Published January 13, 2015
Xerox Corp. says its new search engine based on semantics will analyze the meaning behind questions and documents to help researchers find information more quickly.
FactSpotter promises to help by returning a specific portion of a search document that is relevant to the query.
Developing the search engine is similar to understanding how brains process information, said Frederique Segond, manager of parsing and semantics research at Xerox Research Center Europe in Grenoble, France.
"Many words can be different things at the same time. The context makes the difference," she said. "The tricky things here are not the words together but how are they linked."
For example, common searches using keywords "Lincoln" and "vice president" likely won't reveal President Abraham Lincoln's first vice president. A semantic search should yield the answer: Hannibal Hamlin.

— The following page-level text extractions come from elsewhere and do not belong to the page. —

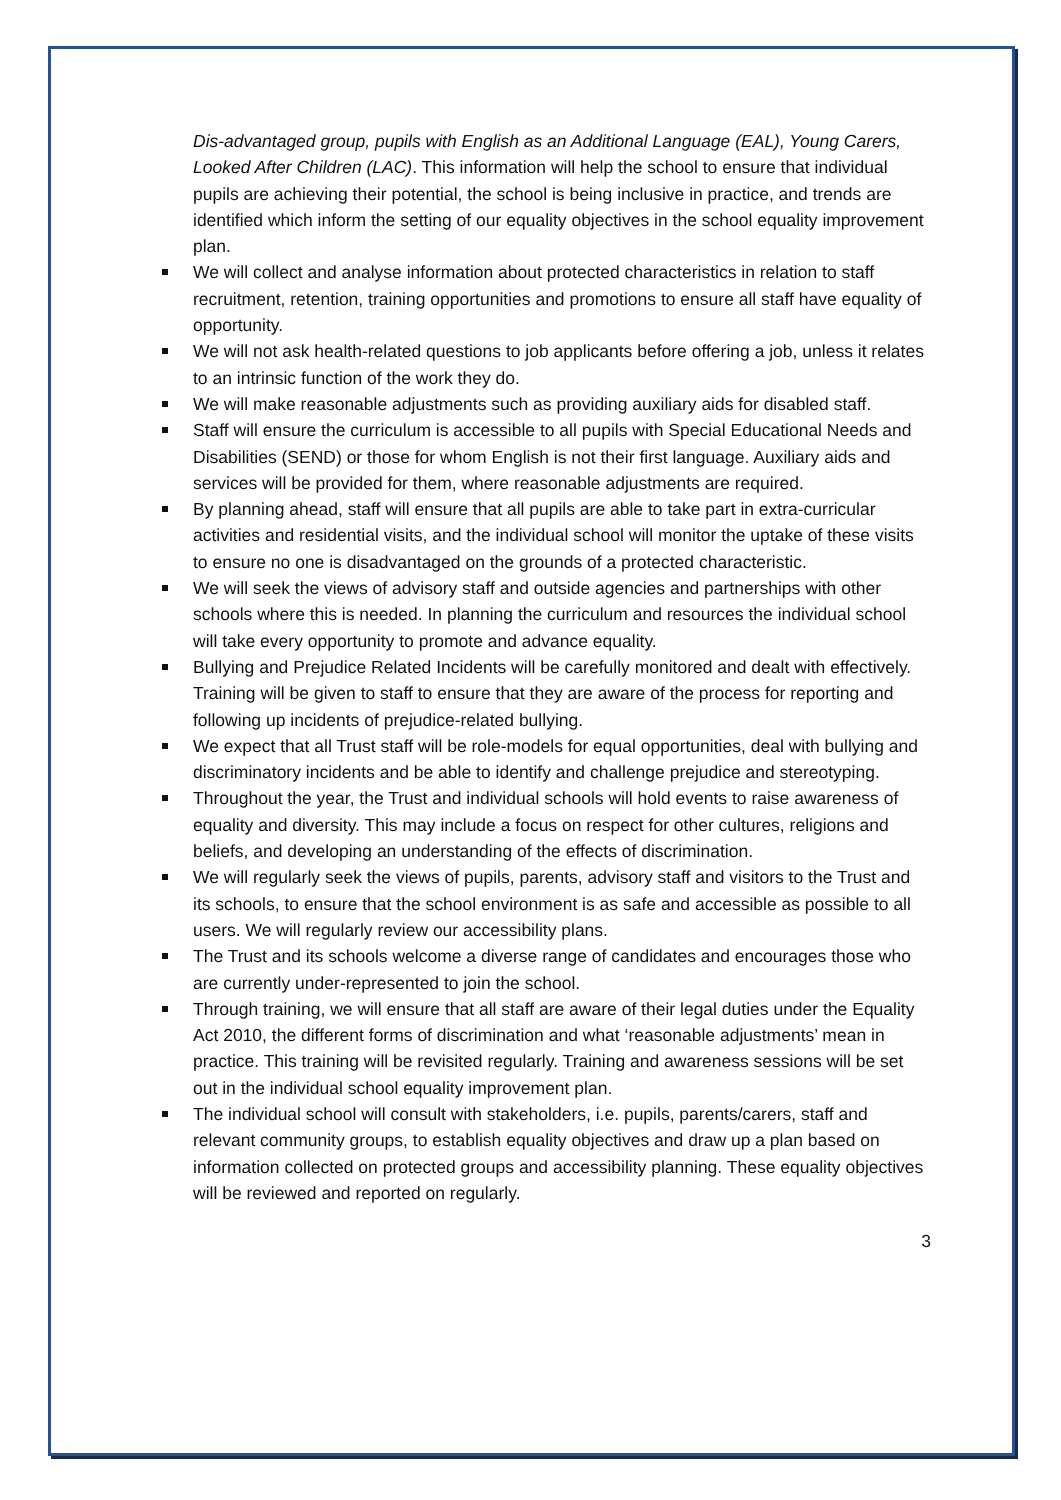Dis-advantaged group, pupils with English as an Additional Language (EAL), Young Carers, Looked After Children (LAC). This information will help the school to ensure that individual pupils are achieving their potential, the school is being inclusive in practice, and trends are identified which inform the setting of our equality objectives in the school equality improvement plan.
We will collect and analyse information about protected characteristics in relation to staff recruitment, retention, training opportunities and promotions to ensure all staff have equality of opportunity.
We will not ask health-related questions to job applicants before offering a job, unless it relates to an intrinsic function of the work they do.
We will make reasonable adjustments such as providing auxiliary aids for disabled staff.
Staff will ensure the curriculum is accessible to all pupils with Special Educational Needs and Disabilities (SEND) or those for whom English is not their first language. Auxiliary aids and services will be provided for them, where reasonable adjustments are required.
By planning ahead, staff will ensure that all pupils are able to take part in extra-curricular activities and residential visits, and the individual school will monitor the uptake of these visits to ensure no one is disadvantaged on the grounds of a protected characteristic.
We will seek the views of advisory staff and outside agencies and partnerships with other schools where this is needed. In planning the curriculum and resources the individual school will take every opportunity to promote and advance equality.
Bullying and Prejudice Related Incidents will be carefully monitored and dealt with effectively. Training will be given to staff to ensure that they are aware of the process for reporting and following up incidents of prejudice-related bullying.
We expect that all Trust staff will be role-models for equal opportunities, deal with bullying and discriminatory incidents and be able to identify and challenge prejudice and stereotyping.
Throughout the year, the Trust and individual schools will hold events to raise awareness of equality and diversity. This may include a focus on respect for other cultures, religions and beliefs, and developing an understanding of the effects of discrimination.
We will regularly seek the views of pupils, parents, advisory staff and visitors to the Trust and its schools, to ensure that the school environment is as safe and accessible as possible to all users. We will regularly review our accessibility plans.
The Trust and its schools welcome a diverse range of candidates and encourages those who are currently under-represented to join the school.
Through training, we will ensure that all staff are aware of their legal duties under the Equality Act 2010, the different forms of discrimination and what ‘reasonable adjustments’ mean in practice. This training will be revisited regularly. Training and awareness sessions will be set out in the individual school equality improvement plan.
The individual school will consult with stakeholders, i.e. pupils, parents/carers, staff and relevant community groups, to establish equality objectives and draw up a plan based on information collected on protected groups and accessibility planning. These equality objectives will be reviewed and reported on regularly.
3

Segond, whose background is in math and linguistics, said Stamford-based Xerox has been working on the project for four years.
FactSpotter was introduced in Grenoble on Wednesday and will launch next year, initially to help lawyers and corporate litigation departments plow through thousands of pages of legal documents. Xerox expects the technology to eventually be used in health care, manufacturing and financial services.
Xerox's technology is part of a growing field in which researchers are trying to adapt to a computer the complex workings of the brain.
Riza C. Berkan, chief executive of search company Hakia Inc. in New York, said researchers are using principles of human thought as it relates to language "to change search engines from stupid machines into intelligent and smart."
"All searches today are at the tip of iceberg," he said. "The bottom of the iceberg is when you ask the complicated questions."